The appellant correctly points out that in State v. Patton, 336 S.W.2d 726 (Mo.App.1960), a person (other than a licensee) was criminally liable for giving alcohol to minors. There have also been cases where a tavern owner was held civilly liable for serving a minor in violation of § 311.310. Nesbitt v. Westport Square, Ltd., 624 S.W.2d 519 (Mo.App.1981); Sampson v. W.F. Enterprises, Inc., 611 S.W.2d 333 (Mo.App.1980). We recognize that a civil claim for relief may be based upon a criminal statute if the person injured by the violation of the statute is a member of the class the statute was enacted to protect, and if the purpose of the statute is to protect or promote public safety. Moore v. Riley, 487 S.W.2d 555[1] (Mo. 1972); Williams v. Nuckolls, 644 S.W.2d 670, 673 (Mo.App.1982). However, we have not been directed to, and our research has failed to uncover, any cases where a civil action under § 311.310 has been maintained against a non-business dispenser.
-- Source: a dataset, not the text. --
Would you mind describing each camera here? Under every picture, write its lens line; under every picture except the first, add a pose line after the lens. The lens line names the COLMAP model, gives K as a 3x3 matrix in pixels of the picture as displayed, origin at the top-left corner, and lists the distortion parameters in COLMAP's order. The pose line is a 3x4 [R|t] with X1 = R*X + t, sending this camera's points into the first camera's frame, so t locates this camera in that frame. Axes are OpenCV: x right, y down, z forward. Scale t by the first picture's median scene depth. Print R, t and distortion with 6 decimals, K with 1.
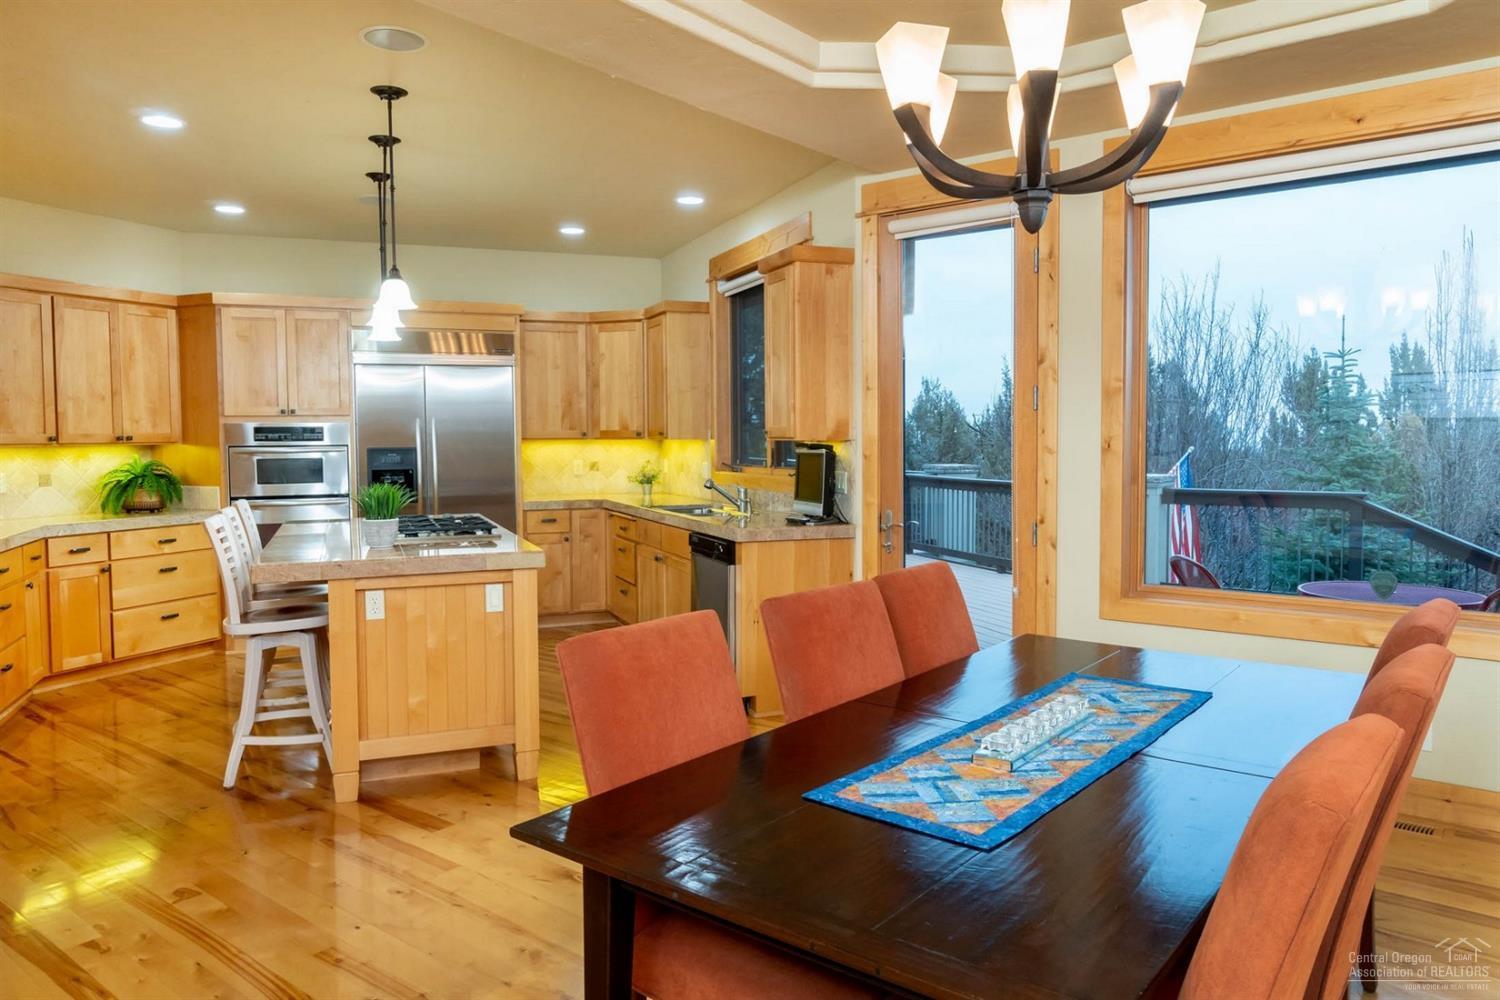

In looking at the general scheme of The Liquor Control Law under which § 311.310 falls, the obvious intent of the legislature is the control of liquor licensees in the dispensing and sale of alcohol. In the context of the entire act and its stated purposes, the apparent intention is to regulate the commercial sale of liquor, not its use in a social setting. When construing a statute, we look at the general statutory scheme, and do not single out a section and apply it in a vacuum. Section 311.310 is broken into two distinct parts: one dealing with liquor licensees; the other, with "any person." Although in Sampson v. W.F. Enterprises, Inc., the court relied upon § 311.310 to impose civil liability on tavern owners, 611 S.W.2d at 337, nothing indicates the extension of civil liability to a social host who would be within the second part of the statute.
Furthermore, legislative failure to define and expound on the duties of non-business dispensers under the Liquor Control Law is indicative of its intent that they not be held civilly liable under § 311.310. If liability is to be imposed upon a social host, statutory guidelines governing the social host's standard of care should be set forth, as are the explicit guidelines governing liquor licensees. For example, § 311.328 provides a defense for any "licensee or the servant, agent or employee thereof" to a charge of serving alcoholic beverages to a minor. Nowhere is a social host or "any person" mentioned. Section 311.328 clearly applies only to liquor licensees. Therefore, we conclude the statutory language in § 311.310 does not provide a civil claim for relief against social hosts.
Our resolution of point one is dispositive of this appeal. Therefore, we need not address the other points raised.
Judgment affirmed.
STEPHAN, J., and STEWART, Senior J., concur.